■ Problem description
Nothing but the lines from the one containing "middle mcp: (206, 228)" through the last line of the entries should appear in the output, each verbatim.

■ Task input
Segment Open

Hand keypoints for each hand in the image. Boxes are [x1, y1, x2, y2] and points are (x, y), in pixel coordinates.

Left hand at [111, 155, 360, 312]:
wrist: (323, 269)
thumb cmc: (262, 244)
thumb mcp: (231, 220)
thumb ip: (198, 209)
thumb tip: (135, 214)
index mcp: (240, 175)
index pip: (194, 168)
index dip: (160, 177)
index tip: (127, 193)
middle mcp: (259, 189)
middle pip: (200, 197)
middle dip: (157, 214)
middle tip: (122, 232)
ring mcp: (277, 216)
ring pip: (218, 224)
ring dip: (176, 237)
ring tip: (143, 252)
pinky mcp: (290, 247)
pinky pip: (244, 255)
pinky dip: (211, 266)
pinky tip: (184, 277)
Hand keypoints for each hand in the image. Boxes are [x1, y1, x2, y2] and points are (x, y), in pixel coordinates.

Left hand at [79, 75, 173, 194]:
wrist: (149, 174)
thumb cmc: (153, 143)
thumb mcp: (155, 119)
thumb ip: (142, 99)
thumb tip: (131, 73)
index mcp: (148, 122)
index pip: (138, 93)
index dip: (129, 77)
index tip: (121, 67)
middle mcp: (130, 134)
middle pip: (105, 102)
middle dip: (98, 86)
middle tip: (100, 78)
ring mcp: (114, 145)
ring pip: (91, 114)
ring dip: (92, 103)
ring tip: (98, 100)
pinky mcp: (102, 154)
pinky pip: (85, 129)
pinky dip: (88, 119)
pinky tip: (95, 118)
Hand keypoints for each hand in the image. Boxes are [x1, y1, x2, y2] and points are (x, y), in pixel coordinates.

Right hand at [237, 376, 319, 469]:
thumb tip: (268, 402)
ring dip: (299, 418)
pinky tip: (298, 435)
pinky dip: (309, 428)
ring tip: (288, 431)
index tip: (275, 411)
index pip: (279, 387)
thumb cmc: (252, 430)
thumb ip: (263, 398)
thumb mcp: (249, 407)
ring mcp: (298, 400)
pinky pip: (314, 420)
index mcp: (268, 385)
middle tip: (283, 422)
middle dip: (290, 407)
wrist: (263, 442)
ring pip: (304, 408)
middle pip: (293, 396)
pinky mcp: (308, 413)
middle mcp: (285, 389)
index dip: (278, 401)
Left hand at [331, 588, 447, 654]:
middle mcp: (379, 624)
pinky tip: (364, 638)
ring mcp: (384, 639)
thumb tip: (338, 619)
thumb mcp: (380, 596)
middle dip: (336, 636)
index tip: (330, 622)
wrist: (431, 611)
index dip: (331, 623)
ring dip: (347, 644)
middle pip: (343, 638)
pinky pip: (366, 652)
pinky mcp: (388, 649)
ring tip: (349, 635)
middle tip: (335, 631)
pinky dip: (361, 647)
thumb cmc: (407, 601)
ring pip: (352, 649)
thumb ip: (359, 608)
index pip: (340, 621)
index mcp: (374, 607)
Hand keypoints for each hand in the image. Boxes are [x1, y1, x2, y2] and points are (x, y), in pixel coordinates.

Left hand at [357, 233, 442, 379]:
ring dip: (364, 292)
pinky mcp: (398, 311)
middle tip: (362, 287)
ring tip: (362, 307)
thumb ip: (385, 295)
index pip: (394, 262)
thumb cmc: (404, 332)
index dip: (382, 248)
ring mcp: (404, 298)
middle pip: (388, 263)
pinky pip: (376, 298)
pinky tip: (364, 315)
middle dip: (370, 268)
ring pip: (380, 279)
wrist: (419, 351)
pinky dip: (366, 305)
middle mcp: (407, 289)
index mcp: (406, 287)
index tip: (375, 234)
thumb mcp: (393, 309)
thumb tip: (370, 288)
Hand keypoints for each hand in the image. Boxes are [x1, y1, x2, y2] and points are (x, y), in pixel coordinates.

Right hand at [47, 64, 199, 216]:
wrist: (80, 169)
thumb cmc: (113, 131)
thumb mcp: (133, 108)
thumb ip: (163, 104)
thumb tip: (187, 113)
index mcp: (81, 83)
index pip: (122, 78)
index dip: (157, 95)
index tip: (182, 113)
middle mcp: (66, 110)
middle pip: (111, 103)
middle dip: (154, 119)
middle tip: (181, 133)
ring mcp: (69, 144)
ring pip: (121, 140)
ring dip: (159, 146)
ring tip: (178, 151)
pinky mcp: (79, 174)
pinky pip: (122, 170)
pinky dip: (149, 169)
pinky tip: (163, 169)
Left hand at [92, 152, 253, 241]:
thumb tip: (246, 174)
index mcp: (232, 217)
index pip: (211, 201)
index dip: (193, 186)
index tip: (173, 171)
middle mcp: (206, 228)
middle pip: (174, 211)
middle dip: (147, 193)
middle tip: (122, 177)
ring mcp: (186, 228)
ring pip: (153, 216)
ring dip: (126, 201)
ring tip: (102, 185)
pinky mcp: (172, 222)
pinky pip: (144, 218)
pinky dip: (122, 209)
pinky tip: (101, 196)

Segment Closed

■ Output
middle mcp: (206, 228)
middle pip: (174, 211)
middle dip: (147, 193)
middle tip: (122, 177)
ring mcp: (186, 228)
ring pip: (153, 216)
ring dip: (126, 201)
ring tip: (102, 185)
pinky mcp: (172, 222)
pinky pip: (144, 218)
pinky dip: (122, 209)
pinky tip: (101, 196)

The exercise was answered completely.